WHAT IS BEING ASKED:
For the entries that follow, set down each one exactly and drop any pictures.

Records drawn from a dataset:
BEGIN

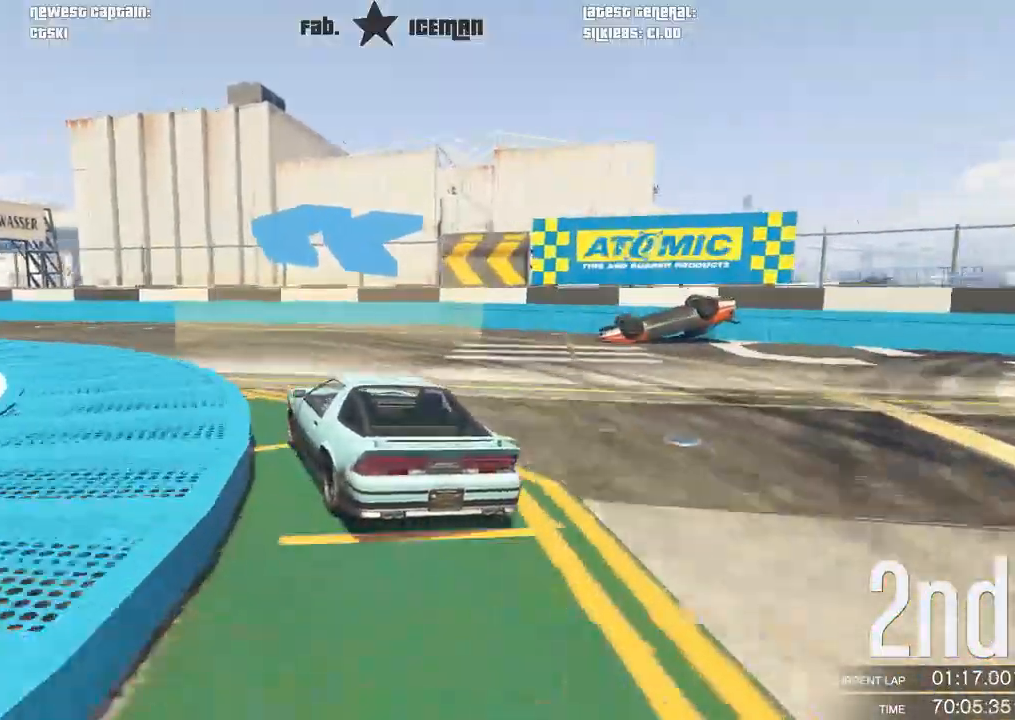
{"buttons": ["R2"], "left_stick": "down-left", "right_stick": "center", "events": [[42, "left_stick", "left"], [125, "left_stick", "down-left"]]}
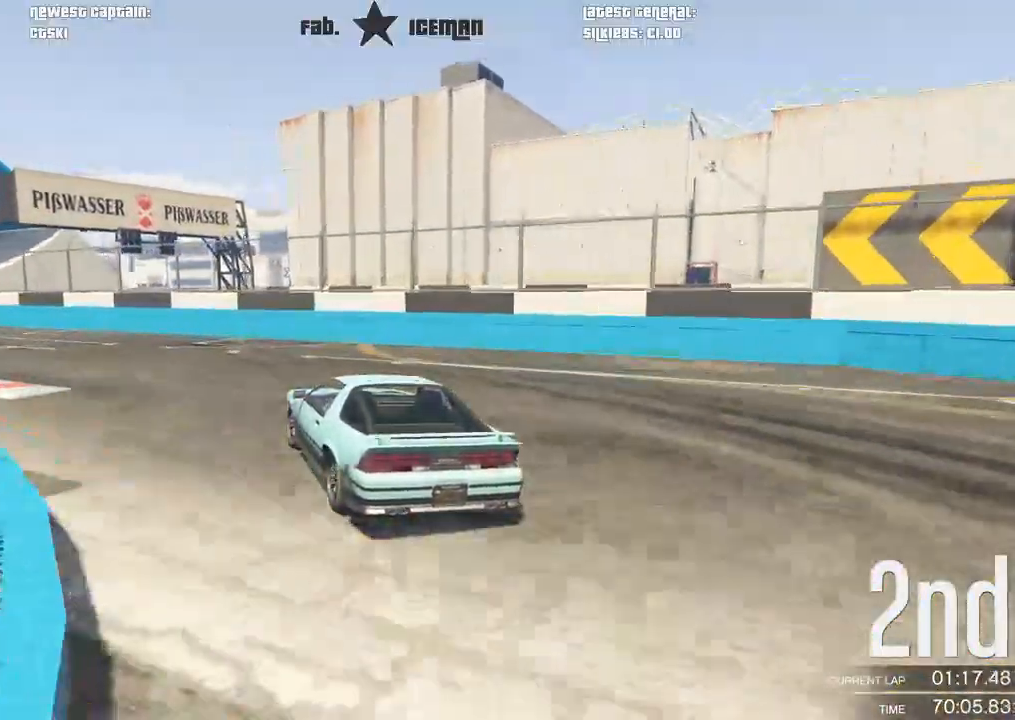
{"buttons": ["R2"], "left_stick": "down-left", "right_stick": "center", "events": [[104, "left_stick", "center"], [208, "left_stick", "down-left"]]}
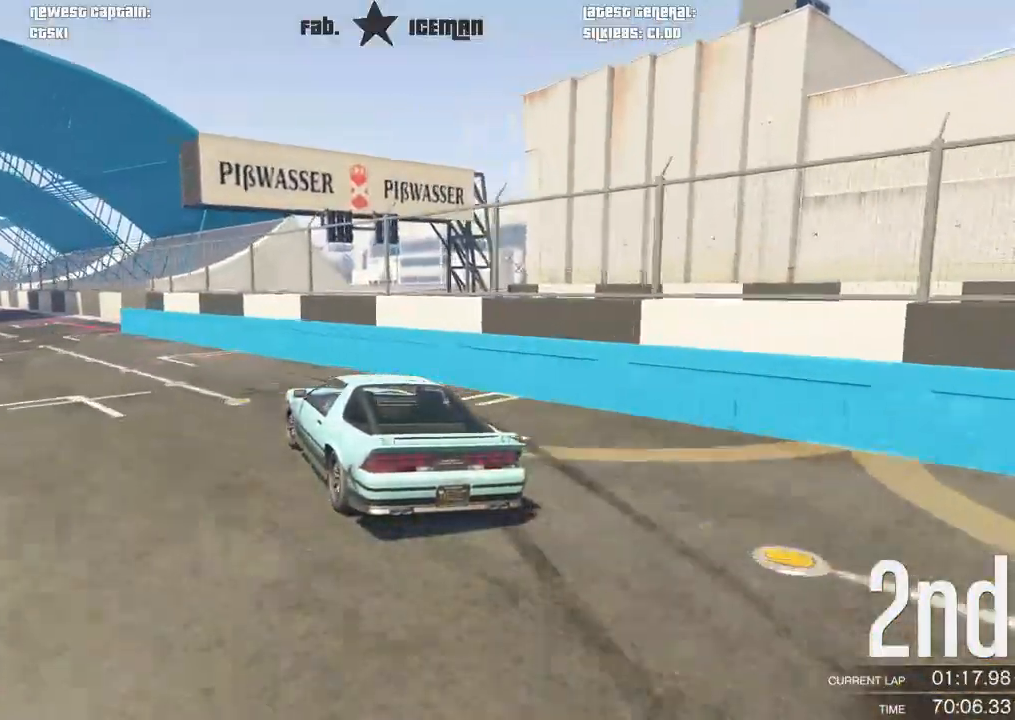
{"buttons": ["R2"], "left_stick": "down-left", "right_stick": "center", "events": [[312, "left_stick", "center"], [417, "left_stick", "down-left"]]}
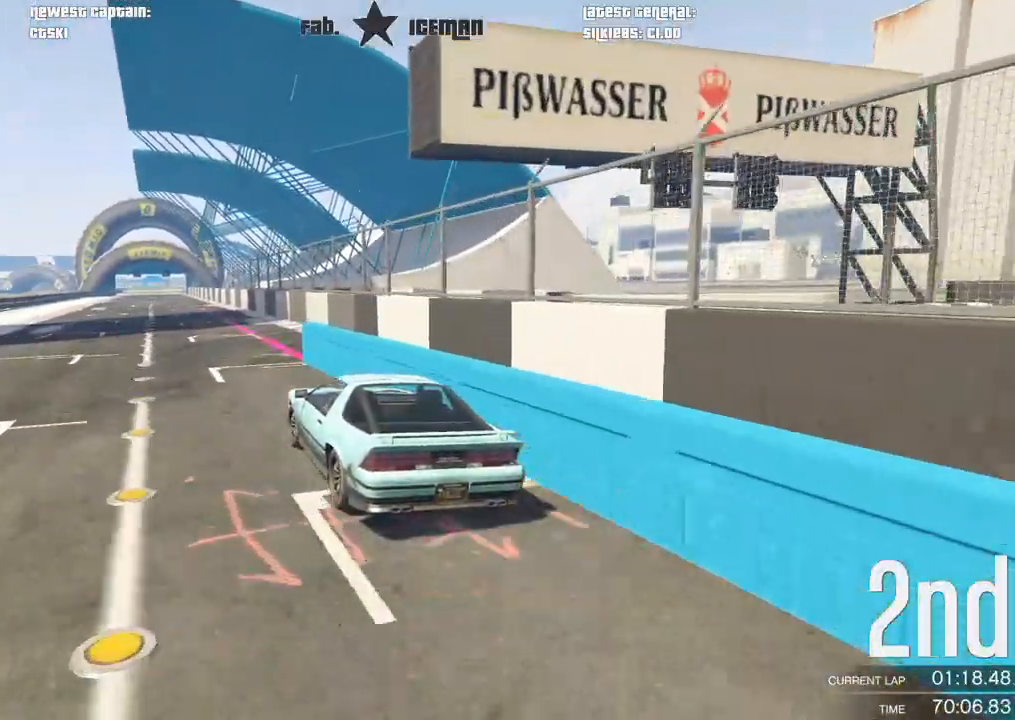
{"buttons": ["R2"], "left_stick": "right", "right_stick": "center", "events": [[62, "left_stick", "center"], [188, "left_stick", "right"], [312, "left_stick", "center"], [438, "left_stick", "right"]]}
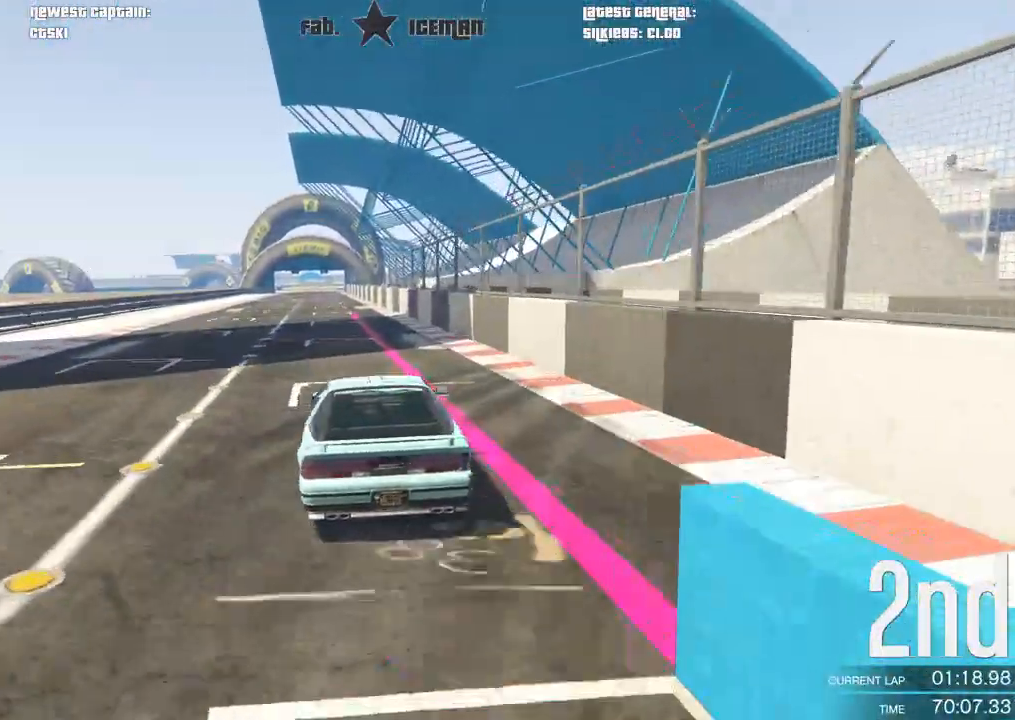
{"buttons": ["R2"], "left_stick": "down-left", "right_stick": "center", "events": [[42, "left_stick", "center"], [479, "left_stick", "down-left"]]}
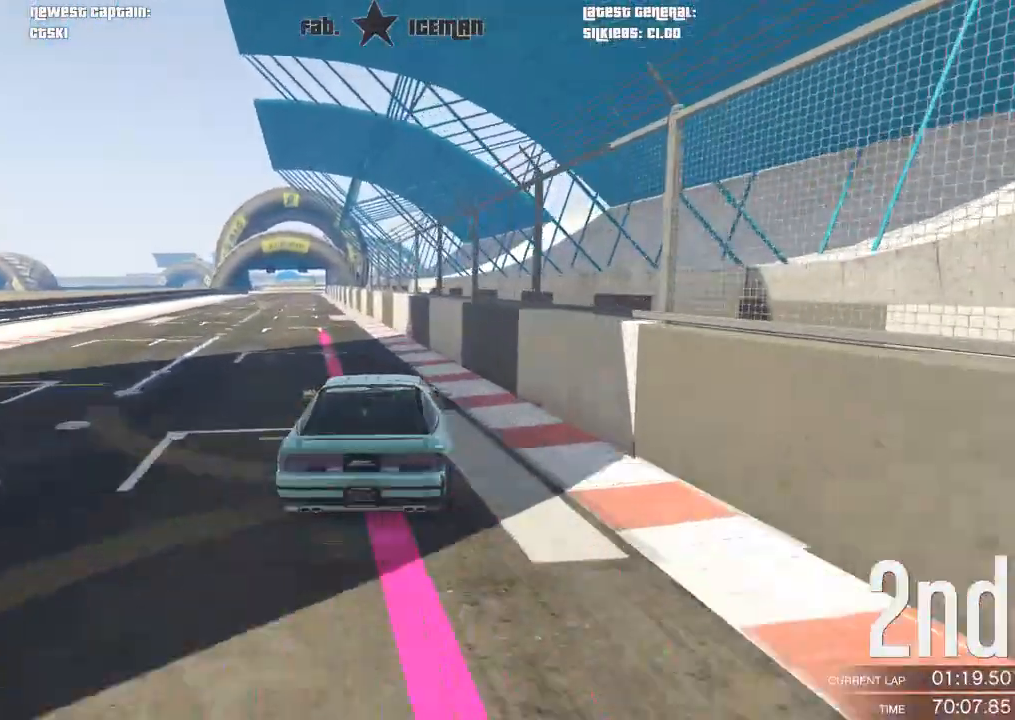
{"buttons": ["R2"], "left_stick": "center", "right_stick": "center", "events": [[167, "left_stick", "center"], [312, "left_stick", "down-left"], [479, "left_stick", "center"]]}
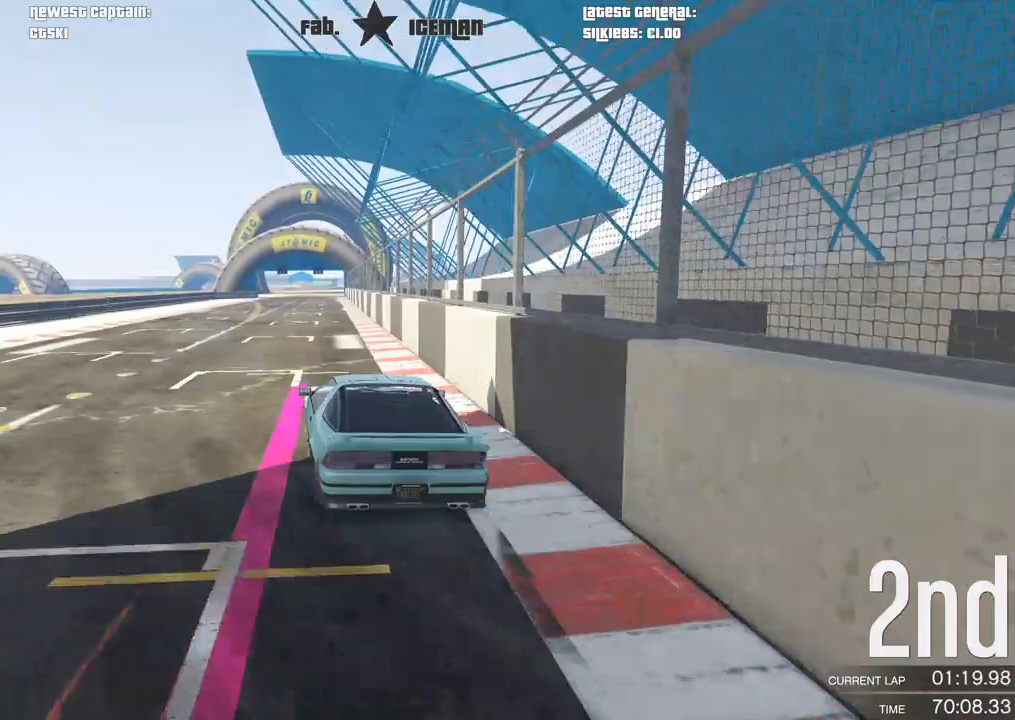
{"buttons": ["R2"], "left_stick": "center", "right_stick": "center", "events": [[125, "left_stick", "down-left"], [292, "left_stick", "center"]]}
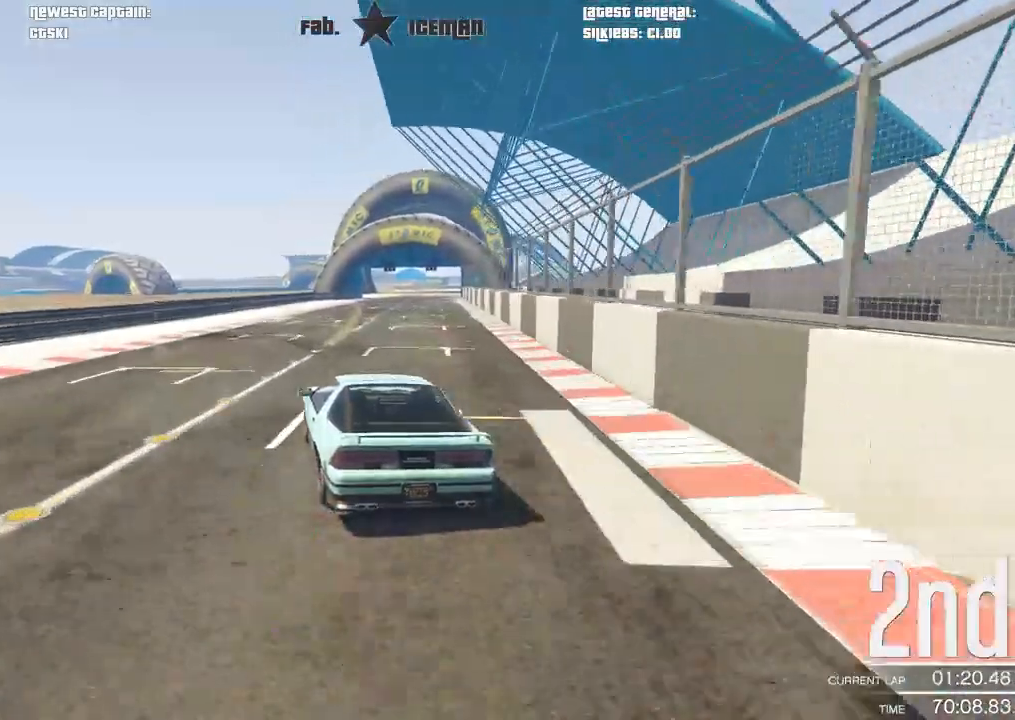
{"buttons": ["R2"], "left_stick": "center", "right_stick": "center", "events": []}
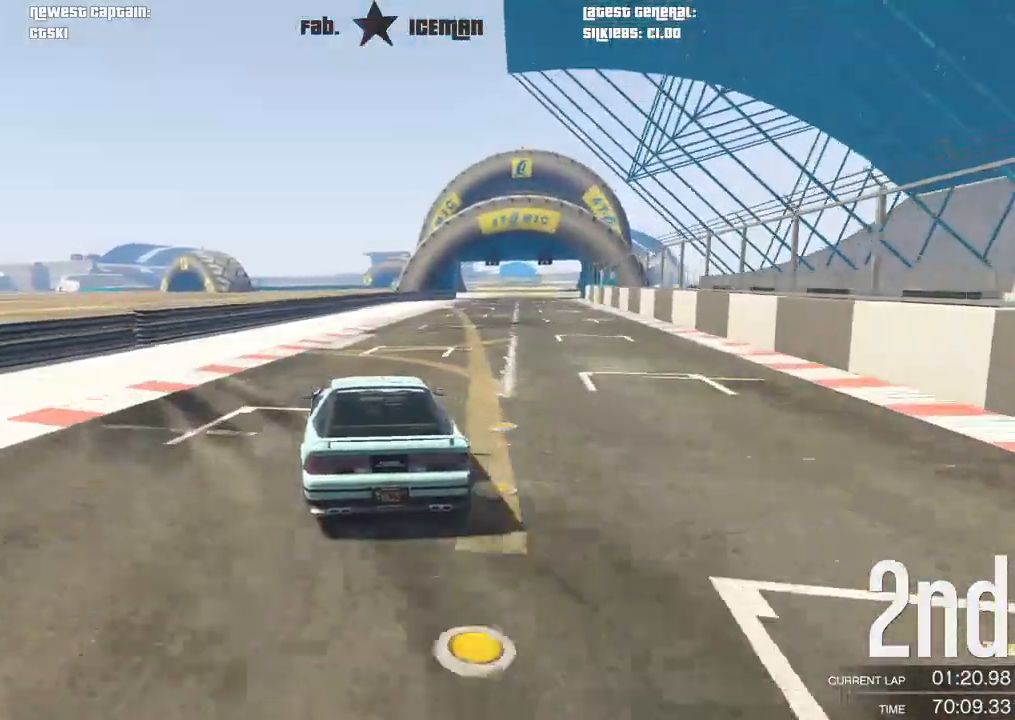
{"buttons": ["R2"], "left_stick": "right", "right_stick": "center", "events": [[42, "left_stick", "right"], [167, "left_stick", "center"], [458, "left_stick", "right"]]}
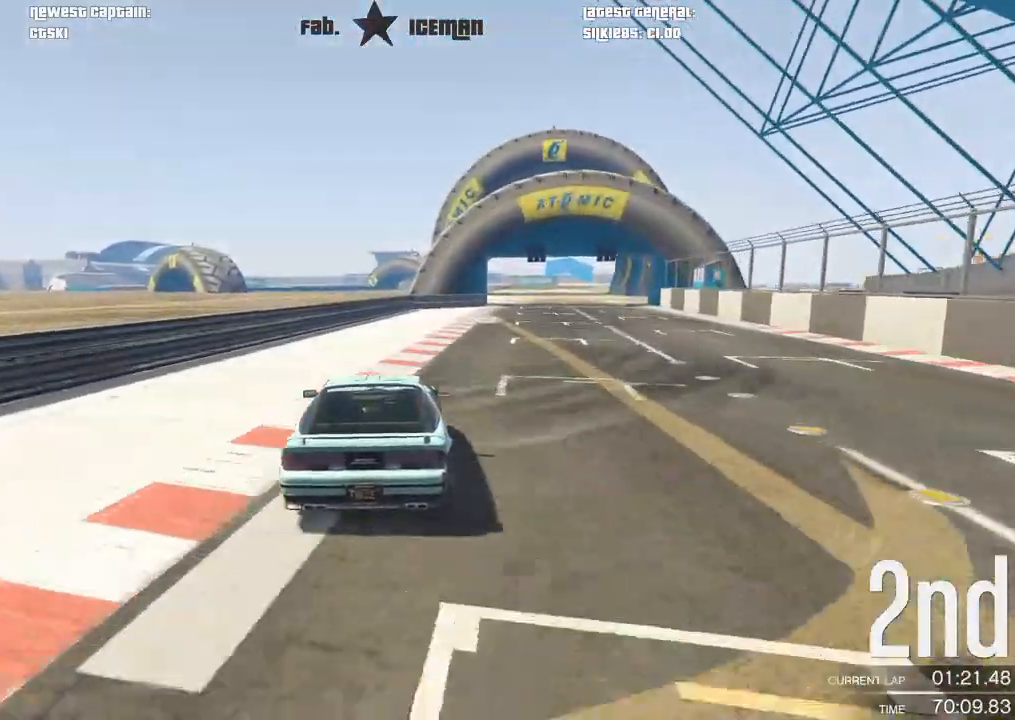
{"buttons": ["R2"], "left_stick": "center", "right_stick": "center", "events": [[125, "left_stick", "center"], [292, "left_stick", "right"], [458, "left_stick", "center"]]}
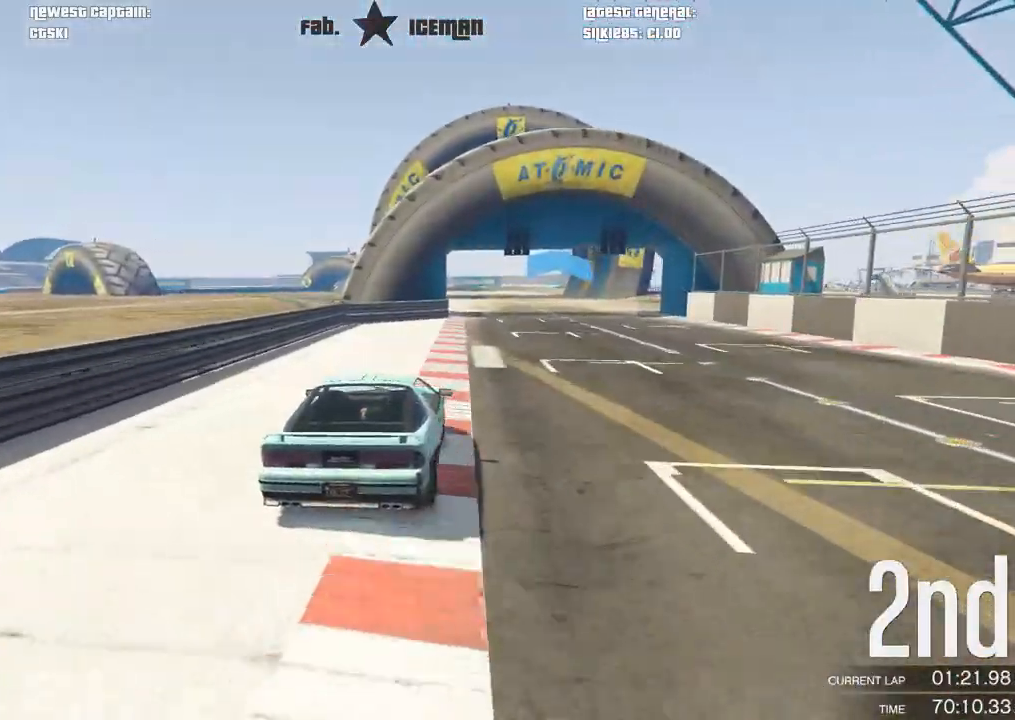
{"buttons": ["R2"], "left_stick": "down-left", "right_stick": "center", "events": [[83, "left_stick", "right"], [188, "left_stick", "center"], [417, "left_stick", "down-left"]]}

END

EXERCISE OUTPUT:
{"buttons": ["R2"], "left_stick": "down-left", "right_stick": "center", "events": [[42, "left_stick", "left"], [125, "left_stick", "down-left"]]}
{"buttons": ["R2"], "left_stick": "down-left", "right_stick": "center", "events": [[104, "left_stick", "center"], [208, "left_stick", "down-left"]]}
{"buttons": ["R2"], "left_stick": "down-left", "right_stick": "center", "events": [[312, "left_stick", "center"], [417, "left_stick", "down-left"]]}
{"buttons": ["R2"], "left_stick": "right", "right_stick": "center", "events": [[62, "left_stick", "center"], [188, "left_stick", "right"], [312, "left_stick", "center"], [438, "left_stick", "right"]]}
{"buttons": ["R2"], "left_stick": "down-left", "right_stick": "center", "events": [[42, "left_stick", "center"], [479, "left_stick", "down-left"]]}
{"buttons": ["R2"], "left_stick": "center", "right_stick": "center", "events": [[167, "left_stick", "center"], [312, "left_stick", "down-left"], [479, "left_stick", "center"]]}
{"buttons": ["R2"], "left_stick": "center", "right_stick": "center", "events": [[125, "left_stick", "down-left"], [292, "left_stick", "center"]]}
{"buttons": ["R2"], "left_stick": "center", "right_stick": "center", "events": []}
{"buttons": ["R2"], "left_stick": "right", "right_stick": "center", "events": [[42, "left_stick", "right"], [167, "left_stick", "center"], [458, "left_stick", "right"]]}
{"buttons": ["R2"], "left_stick": "center", "right_stick": "center", "events": [[125, "left_stick", "center"], [292, "left_stick", "right"], [458, "left_stick", "center"]]}
{"buttons": ["R2"], "left_stick": "down-left", "right_stick": "center", "events": [[83, "left_stick", "right"], [188, "left_stick", "center"], [417, "left_stick", "down-left"]]}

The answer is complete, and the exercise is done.